Testo in esame:
──────────────────────────────
Oltre 41 milioni di Euro per le nuove tecnologie applicate ai Beni Culturali e alla attività culturali del Lazio

NewTuscia – ROMA – In una nota il consigliere regionale del Lazio PD, Riccardo Valentini, ha dichiarato: “La cultura ed i beni culturali sono un asset fondamentale per lo sviluppo economico e sociale del Lazio. Esiste una economia della bellezza, come afferma il presidente Zingaretti, che travalica i confini e ci proietta nel futuro di un nuovo sviluppo economico.

Riccardo Valentini
Il consigliere regionale Riccardo Valentini

La ricerca e l’innovazione sono fondamentali per dare sostegno a questa visione, soprattutto nella regione con la più alta densità di centri di ricerca del Paese.  L’innovazione e l’accessibilità multimediale deve prendere il posto delle vecchie modalità di conservazione dei beni culturali.  Sono queste solo alcune delle linee guida che hanno condotto l’ottimo lavoro di Massimiliano Smeriglio nel creare il progetto denominato “Distretto Tecnologico per le nuove tecnologie applicate ai beni culturali e alle attività culturali del Lazio”.

Un lavoro che ha dimostrato come la determinazione e l’impegno paziente dell’Assessorato alla Ricerca e Formazione, di concerto con Mibac e MIUR possono essere un nuovo modo di interpretare  la politica in un quadro di visione strategica. E’ fondamentale che il patrimonio culturale del Lazio diventi uno strumento di crescita e anche di sviluppo occupazionale di qualità.
──────────────────────────────
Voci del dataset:
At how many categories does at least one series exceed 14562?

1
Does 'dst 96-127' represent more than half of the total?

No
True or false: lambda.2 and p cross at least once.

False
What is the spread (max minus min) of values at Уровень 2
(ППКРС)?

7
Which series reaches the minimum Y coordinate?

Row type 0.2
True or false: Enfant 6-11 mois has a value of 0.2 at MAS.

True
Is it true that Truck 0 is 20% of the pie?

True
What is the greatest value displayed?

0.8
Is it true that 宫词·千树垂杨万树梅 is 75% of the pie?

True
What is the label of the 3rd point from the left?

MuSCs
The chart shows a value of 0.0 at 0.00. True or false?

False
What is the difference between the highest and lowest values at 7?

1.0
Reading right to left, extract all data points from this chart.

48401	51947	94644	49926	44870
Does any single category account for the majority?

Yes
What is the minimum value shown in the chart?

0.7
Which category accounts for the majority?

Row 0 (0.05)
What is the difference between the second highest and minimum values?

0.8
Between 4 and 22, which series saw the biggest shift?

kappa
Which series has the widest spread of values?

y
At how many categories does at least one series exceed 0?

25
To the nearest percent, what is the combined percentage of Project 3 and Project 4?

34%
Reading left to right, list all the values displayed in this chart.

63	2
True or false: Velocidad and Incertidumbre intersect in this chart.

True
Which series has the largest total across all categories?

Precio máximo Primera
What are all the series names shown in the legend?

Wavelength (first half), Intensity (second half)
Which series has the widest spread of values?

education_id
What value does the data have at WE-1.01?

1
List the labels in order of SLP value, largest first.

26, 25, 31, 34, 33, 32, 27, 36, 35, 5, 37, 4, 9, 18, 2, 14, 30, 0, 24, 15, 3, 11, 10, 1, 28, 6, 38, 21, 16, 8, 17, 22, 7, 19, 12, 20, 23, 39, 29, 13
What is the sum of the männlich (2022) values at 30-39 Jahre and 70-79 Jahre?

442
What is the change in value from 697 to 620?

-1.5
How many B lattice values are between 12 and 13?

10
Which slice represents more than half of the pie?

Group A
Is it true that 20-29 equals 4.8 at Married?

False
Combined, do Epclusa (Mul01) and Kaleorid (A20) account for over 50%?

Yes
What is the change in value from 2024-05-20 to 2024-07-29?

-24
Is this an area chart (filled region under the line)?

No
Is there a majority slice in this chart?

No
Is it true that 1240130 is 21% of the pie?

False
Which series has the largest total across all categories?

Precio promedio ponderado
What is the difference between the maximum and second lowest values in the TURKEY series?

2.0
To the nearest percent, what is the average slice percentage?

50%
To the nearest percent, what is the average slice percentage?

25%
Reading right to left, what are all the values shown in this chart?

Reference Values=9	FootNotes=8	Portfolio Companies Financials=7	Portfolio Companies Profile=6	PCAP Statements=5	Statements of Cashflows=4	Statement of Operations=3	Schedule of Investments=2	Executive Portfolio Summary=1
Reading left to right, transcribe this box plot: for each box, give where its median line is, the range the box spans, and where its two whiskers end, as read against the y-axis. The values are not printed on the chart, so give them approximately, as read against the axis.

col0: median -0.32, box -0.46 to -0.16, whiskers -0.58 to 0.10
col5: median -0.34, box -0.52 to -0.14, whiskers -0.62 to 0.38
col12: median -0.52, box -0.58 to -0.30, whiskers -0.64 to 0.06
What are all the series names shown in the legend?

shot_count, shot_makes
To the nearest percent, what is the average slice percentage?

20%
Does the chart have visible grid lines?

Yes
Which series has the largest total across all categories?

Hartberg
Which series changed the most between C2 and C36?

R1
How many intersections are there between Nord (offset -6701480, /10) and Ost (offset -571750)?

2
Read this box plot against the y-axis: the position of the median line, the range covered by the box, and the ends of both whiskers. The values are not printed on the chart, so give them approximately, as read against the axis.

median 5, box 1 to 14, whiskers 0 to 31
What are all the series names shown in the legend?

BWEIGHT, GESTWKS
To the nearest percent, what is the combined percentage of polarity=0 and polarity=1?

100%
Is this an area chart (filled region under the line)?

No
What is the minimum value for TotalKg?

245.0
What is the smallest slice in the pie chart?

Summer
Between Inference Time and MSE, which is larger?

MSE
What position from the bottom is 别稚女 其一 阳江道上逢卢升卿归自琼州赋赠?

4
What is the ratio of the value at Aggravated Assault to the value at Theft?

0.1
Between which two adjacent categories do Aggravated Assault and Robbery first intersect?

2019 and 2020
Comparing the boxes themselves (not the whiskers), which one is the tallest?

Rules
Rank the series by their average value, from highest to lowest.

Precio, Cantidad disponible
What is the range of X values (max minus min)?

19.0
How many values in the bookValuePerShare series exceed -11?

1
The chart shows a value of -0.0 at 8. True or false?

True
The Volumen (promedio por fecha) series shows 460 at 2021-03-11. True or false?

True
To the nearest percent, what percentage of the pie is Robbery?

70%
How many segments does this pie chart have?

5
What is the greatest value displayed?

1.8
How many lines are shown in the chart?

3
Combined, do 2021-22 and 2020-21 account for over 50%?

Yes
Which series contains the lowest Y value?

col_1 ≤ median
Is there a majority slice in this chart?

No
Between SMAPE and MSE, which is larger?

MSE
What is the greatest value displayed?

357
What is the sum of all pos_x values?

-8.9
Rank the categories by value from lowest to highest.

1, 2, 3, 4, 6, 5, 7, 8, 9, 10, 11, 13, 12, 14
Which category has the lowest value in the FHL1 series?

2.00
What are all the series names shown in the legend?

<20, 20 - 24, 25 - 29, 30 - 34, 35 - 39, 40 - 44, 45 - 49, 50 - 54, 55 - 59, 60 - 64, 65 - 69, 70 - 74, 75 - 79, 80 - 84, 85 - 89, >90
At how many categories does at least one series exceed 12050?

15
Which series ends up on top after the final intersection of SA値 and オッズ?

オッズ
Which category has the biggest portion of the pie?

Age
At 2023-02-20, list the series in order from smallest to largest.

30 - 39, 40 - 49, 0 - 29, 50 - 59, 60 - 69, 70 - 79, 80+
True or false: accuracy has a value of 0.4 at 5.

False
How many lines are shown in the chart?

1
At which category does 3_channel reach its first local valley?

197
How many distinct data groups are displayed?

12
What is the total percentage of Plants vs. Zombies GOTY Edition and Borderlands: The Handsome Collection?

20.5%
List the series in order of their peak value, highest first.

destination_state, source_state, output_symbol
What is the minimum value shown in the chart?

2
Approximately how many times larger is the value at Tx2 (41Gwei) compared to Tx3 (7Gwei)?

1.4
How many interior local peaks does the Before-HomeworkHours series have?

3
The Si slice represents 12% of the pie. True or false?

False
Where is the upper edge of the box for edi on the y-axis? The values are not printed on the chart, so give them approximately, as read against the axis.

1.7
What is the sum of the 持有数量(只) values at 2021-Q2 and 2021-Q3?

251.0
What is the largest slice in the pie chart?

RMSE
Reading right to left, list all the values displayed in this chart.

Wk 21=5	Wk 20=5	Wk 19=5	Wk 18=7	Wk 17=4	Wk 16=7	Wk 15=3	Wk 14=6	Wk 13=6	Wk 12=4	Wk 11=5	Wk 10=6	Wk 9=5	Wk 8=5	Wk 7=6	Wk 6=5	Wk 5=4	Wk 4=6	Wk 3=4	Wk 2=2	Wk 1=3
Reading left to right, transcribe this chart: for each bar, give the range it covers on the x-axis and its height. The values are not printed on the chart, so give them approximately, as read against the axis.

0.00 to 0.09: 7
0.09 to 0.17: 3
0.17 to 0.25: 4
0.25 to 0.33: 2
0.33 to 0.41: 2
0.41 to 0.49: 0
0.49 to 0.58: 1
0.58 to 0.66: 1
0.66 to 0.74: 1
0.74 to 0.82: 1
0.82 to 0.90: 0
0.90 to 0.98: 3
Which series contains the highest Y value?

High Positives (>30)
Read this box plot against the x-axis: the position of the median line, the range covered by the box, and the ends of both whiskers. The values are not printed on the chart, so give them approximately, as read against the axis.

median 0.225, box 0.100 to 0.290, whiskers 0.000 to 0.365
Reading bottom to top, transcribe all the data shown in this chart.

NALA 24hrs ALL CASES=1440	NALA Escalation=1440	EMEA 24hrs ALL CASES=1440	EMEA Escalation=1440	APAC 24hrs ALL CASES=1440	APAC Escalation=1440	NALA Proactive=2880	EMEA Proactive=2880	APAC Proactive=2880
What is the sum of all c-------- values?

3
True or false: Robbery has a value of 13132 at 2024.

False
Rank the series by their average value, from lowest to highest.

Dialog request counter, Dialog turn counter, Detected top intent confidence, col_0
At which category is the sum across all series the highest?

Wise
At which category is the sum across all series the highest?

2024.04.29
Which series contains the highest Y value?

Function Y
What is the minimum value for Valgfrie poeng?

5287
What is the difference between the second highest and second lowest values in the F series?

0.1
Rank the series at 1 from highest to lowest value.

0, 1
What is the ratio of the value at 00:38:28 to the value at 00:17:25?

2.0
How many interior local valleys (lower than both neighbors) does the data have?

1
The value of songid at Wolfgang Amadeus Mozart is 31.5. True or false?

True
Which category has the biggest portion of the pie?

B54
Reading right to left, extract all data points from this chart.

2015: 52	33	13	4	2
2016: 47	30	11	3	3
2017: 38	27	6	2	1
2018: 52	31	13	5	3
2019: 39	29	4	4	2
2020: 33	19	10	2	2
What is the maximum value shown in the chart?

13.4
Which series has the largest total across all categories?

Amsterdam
──────────────────────────────
Esercizi da svolgere:
(1) Ricopia dall'articolo sul distretto tecnologico il passo che va da "NewTuscia – ROMA" fino a "nuovo sviluppo economico.".
(2) Nell'articolo sul distretto tecnologico, a chi attribuisce Riccardo Valentini il lavoro che ha portato alla creazione del progetto?
I record qui riportati provengono da una fonte diversa.

Risposte attese:
(1)
NewTuscia – ROMA – In una nota il consigliere regionale del Lazio PD, Riccardo Valentini, ha dichiarato: “La cultura ed i beni culturali sono un asset fondamentale per lo sviluppo economico e sociale del Lazio. Esiste una economia della bellezza, come afferma il presidente Zingaretti, che travalica i confini e ci proietta nel futuro di un nuovo sviluppo economico.

(2) A Massimiliano Smeriglio.